« Syriza, c’est la sortie de l’euro, la fin de l’aide financière et le chaos », voilà en substance ce qu’a voulu faire croire la Troïka – le FMI, la BCE et Bruxelles – pour décourager les électeurs grecs de voter Syriza. Eh bien, son chantage n’a pas marché. Le peuple grec ne s’est pas laissé impressionner. En votant massivement pour la gauche radicale, il a rejeté l’austérité et les sacrifices, il peut en être fier !
Depuis 2009, les Grecs ont vu leurs conditions de vie s’effondrer. Le chômage a triplé, les salaires et les pensions ont été diminués de 10, 20, 30 %. Des milliers de commerces ont fermé, le système de santé a été largement démantelé, des milliers de fonctionnaires ont été licenciés.
Sauf les quelques centaines de familles liées aux armateurs et au grand capital de la distribution et du bâtiment, toute la population a été frappée. Ingénieurs, cadres, ouvriers, fonctionnaires, tous ont subi les licenciements, les retards et les amputations de salaire. Incapables de faire face aux dépenses quotidiennes, leur vie a été bouleversée.
Des familles se sont habituées à vivre sans électricité, d’autres à se soigner auprès des associations humanitaires et certaines à se nourrir de soupes populaires. Les plans dits de « sauvetage » ont accordé aux banquiers les garanties qu’ils voulaient, mais la Grèce, elle, a été transformée en pays du tiers-monde.
Après cinq ans de descente aux enfers, la population ne se résigne pas aux sacrifices. C’est une leçon pour nous tous et un gage d’avenir.
Aujourd’hui, ses espoirs se tournent vers Syriza et son leader Tsipras. Mais suffit-il de faire confiance à ceux qui se hissent au pouvoir en promettant monts et merveilles ? Sûrement pas !

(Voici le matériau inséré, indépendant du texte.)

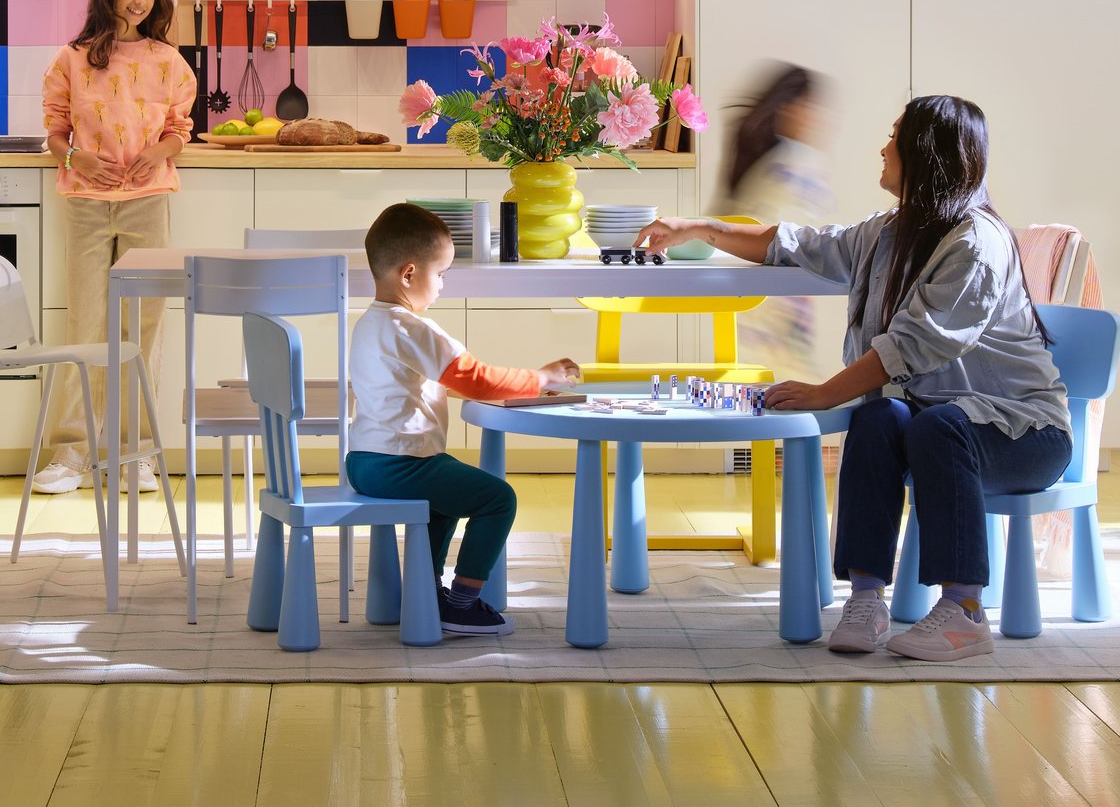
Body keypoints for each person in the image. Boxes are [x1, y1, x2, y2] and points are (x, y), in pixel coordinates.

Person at [639, 95, 1071, 663]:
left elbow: (910, 346)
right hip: (939, 431)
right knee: (878, 414)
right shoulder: (890, 232)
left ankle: (964, 612)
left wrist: (823, 394)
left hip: (1024, 435)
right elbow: (796, 244)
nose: (883, 148)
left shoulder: (977, 244)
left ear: (924, 152)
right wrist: (698, 228)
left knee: (934, 424)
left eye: (895, 136)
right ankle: (865, 599)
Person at [346, 202, 581, 637]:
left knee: (448, 494)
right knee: (497, 499)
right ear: (409, 274)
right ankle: (462, 603)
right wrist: (540, 378)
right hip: (402, 463)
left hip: (364, 461)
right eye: (441, 274)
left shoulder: (368, 324)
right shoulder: (413, 328)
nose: (442, 285)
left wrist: (494, 387)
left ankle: (427, 589)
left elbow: (410, 384)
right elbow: (476, 379)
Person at [37, 0, 196, 494]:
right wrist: (74, 157)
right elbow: (55, 131)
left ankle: (137, 454)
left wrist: (160, 152)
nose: (141, 1)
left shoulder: (168, 60)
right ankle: (71, 452)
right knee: (84, 325)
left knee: (144, 327)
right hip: (86, 200)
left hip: (147, 199)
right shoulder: (71, 59)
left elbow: (180, 128)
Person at [717, 63, 833, 376]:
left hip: (749, 292)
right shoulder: (796, 161)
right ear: (790, 107)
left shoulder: (759, 160)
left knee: (761, 377)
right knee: (788, 379)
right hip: (783, 291)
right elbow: (809, 235)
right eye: (810, 106)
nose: (816, 117)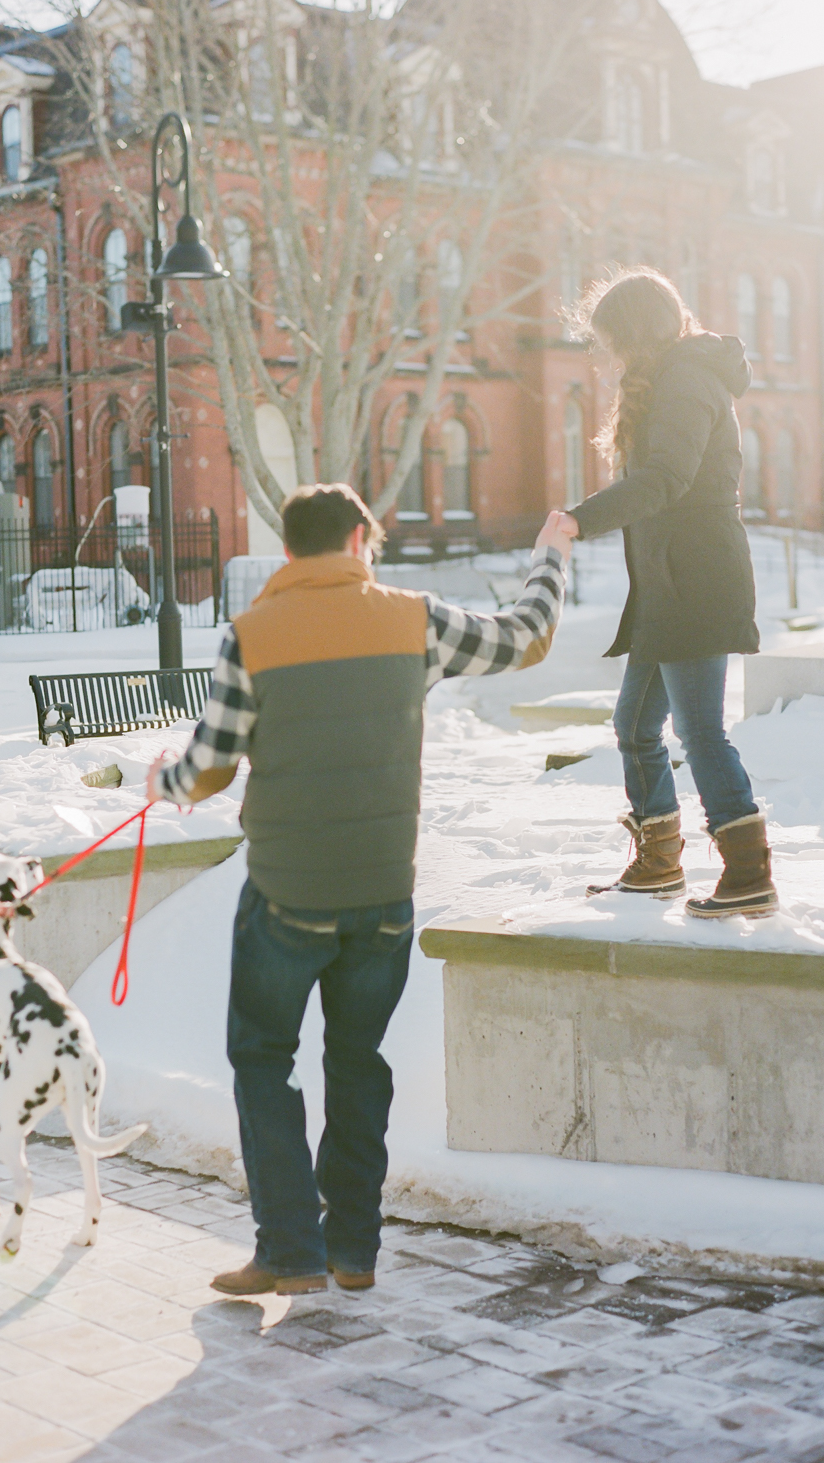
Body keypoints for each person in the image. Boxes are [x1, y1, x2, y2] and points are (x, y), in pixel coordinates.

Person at [147, 483, 574, 1296]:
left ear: (287, 553)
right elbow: (527, 638)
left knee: (263, 1059)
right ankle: (352, 1251)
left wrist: (161, 781)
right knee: (356, 1062)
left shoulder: (252, 635)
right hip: (383, 891)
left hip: (284, 895)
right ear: (358, 540)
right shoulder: (413, 620)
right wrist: (549, 554)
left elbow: (208, 769)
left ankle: (288, 1251)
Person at [559, 266, 778, 919]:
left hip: (697, 579)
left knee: (699, 731)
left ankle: (747, 872)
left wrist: (577, 518)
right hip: (666, 583)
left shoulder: (688, 378)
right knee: (634, 724)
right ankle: (657, 860)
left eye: (613, 342)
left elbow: (664, 479)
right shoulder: (668, 378)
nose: (610, 356)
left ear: (636, 334)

Combien de fois dans le passé, avons-nous déjà mis nos espoirs dans de beaux parleurs ? Le résultat est la démoralisation, la dépolitisation et le succès actuel des démagogues d’extrême-droite dans les classes populaires.
En Grèce, les travailleurs en ont aussi fait l’amère expérience. En 2009, Papandreou, dirigeant du Parti socialiste, avait promis de « rompre avec la dictature des marchés financiers ». Une fois au pouvoir, il a veillé à ce que les banquiers soient payés en temps et en heure quoi que cela en coûte aux travailleurs.
L’histoire ne se répète pas à l’identique, mais il faut se préserver des erreurs passées. Ce n’est pas d’espoir dont les travailleurs ont besoin mais de conscience.
Tsipras a promis qu’il fera payer davantage les plus riches, y compris les armateurs et l’Église orthodoxe. Il a aussi promis de renégocier les termes de la dette auprès de la Troïka. À l’heure où tout le monde convient que cette dette ne pourra jamais être payée et que les cures d’austérité ont fait plus de mal que de bien, il obtiendra peut-être des créanciers qu’ils desserrent leur étau. Et avec une dizaine de milliards, il atténuera peut-être les souffrances des plus démunis.
Mais ce n’est pas ce qui sortira les Grecs de la misère et du chômage. Pas plus en Grèce qu’ailleurs, on ne peut créer des emplois et augmenter les salaires et les pensions sans remettre en cause les profits des capitalistes. Pour garantir des services publics de santé et d’éducation dignes, il faut faire payer les plus riches.
Il ne peut pas y avoir de miracle. On ne mettra pas fin à l’austérité sans en extirper ses racines : l’exploitation, le profit et le pouvoir des capitalistes. Et se fixer pour seul objectif de combattre les abus de certains capitalistes corrompus et voyous, comme le fait Syriza, c’est se vouer à l’impuissance.
Pour retrouver des conditions de vie dignes du 21ème siècle, il faut mener une lutte sans merci contre le pouvoir de la bourgeoisie et des financiers. Pour être victorieuse, cette lutte doit s’appuyer sur la force collective des travailleurs et sur leur action consciente car ils sont les seuls à pouvoir réorganiser la société en fonction des intérêts du plus grand nombre.
Ce n’est pas l’objectif de Syriza, mais ce doit être celui des travailleurs grecs. Ceux-ci n’ont d’ailleurs pas attendu les élections pour mettre en avant leurs exigences. Ils ont montré à maintes reprises leur combativité et leur détermination à se battre pour leurs conditions d’existence. Alors, tout ce que l’on peut leur souhaiter, c’est qu’ils continuent.
Si les élections permettent d’exprimer une opinion, elles ne permettent pas de changer le rapport de force avec les capitalistes. Pour cela, les seules armes des travailleurs grecs comme belges sont celles de la lutte de classe, les mobilisations et les grèves. C’est de là, et non de Syriza, que peut venir le salut.